The filmmaker and his team met with countless families across the country before they eventually “lucked out” with the three who’d end up in the over 20-minute documentary.
“These families were very honest and vulnerable,” he told AL DÍA. “I've done a lot of filming with kids and with my own personal family. I always like to tell anybody who's potentially going to be in one of my films, look at anything that I've made and you can see why I'm there.”
“We were able to find a really comfortable space and honestly we really lucked out.”
The director spoke of not looking to enter any project, including his latest effort with any preconceived notions and instead tried to let the story come to him. He also said it was unique because the three featured children were different ages — Harye, 13; Densel, 11; Virginia, 16 — and approached translating in separate ways.
“I try to do this with all my projects. I don't try to find those stories that are one in a million stories of that version, I try to find things that are stories and characters and people who are emblematic of the larger theme that we're telling within,” he said.
“There's also this other element that I wasn't really expecting, but it's also a bonding experience for these families,” he added. “It seemed to really be that they seemed to be like these little teams so it was really wonderful to discover that.”
While the film has yet to premiere to a wide audience, the families got a chance to watch the final product and it was an emotional response.
“My favorite response for whenever I film with anybody, and they're able to watch it is that they felt that we did justice to their story,” he said. “It's exactly how they see themselves and how they want people in the world to see them. And it's sometimes tough to watch yourself in that way.
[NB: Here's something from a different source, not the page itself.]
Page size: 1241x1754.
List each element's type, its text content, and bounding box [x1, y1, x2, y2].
But they also are very happy with the film.”
Translators will be premiering at LALIFF, “extremely important” place to start the film’s festival tour for Valdez.
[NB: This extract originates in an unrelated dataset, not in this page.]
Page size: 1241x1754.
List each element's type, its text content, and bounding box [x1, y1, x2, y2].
He’s not new to the festival following a roaring reception at LALIFF in 2018 when he unveiled The Sentence, a documentary following the aftermath of his sister's 15-year sentence for conspiracy charges related to crimes committed by her deceased ex-boyfriend.
“The live audience was one of the most amazing audiences that I'd ever experienced, watching something that I've made,” he said. “When LALIFF was open to us premiering (Translators) there, I thought we need to see more versions of ourselves up there that are positive."
Getting to know the man, Carlos Santana
Valdez will also be premiering another project at Tribeca, Carlos, a feature documentary on the rock star's 50-plus-year career on June 18, with a performance from the man himself after the screening.
“It was surreal to be able to be with him, guiding me through his entire life, the archives, and a lot of these things and recordings that nobody has heard about, or seen,” he said.
“It's a Santana film, but I call it Carlos, because it's really about the man.”
Translators will be available on translatorsfilm.com on June 14.